| What is needed |
Read the data below line by line and copy each one with "hand" in it.

| Data extract |
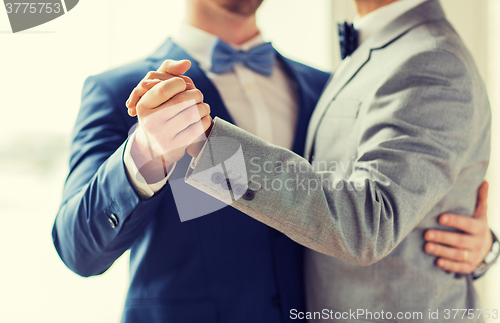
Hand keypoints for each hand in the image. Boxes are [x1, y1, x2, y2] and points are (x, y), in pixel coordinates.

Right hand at [128, 60, 211, 181]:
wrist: (154, 147)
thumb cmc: (158, 111)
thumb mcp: (156, 91)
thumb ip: (169, 71)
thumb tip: (186, 63)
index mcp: (143, 105)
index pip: (163, 88)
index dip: (179, 83)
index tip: (184, 84)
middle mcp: (150, 121)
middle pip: (181, 100)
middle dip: (195, 94)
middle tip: (199, 94)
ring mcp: (162, 136)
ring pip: (192, 114)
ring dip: (203, 107)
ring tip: (204, 106)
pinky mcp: (175, 147)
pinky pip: (197, 129)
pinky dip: (205, 120)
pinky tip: (204, 118)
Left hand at [424, 181, 491, 273]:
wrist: (486, 248)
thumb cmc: (476, 226)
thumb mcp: (480, 213)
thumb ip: (480, 199)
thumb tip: (483, 181)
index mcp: (479, 227)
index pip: (467, 224)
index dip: (455, 221)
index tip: (440, 218)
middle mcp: (478, 242)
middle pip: (460, 241)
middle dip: (443, 237)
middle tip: (426, 234)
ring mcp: (474, 256)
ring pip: (458, 255)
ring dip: (442, 251)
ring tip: (426, 247)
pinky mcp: (469, 267)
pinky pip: (459, 267)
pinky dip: (448, 265)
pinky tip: (437, 262)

| Written response |
Hand keypoints for each hand in the image. Boxes are [x1, y1, x2, y2] and points are (x, y), in pixel coordinates.
Right hand at [128, 60, 211, 181]:
Left hand at [424, 181, 491, 273]:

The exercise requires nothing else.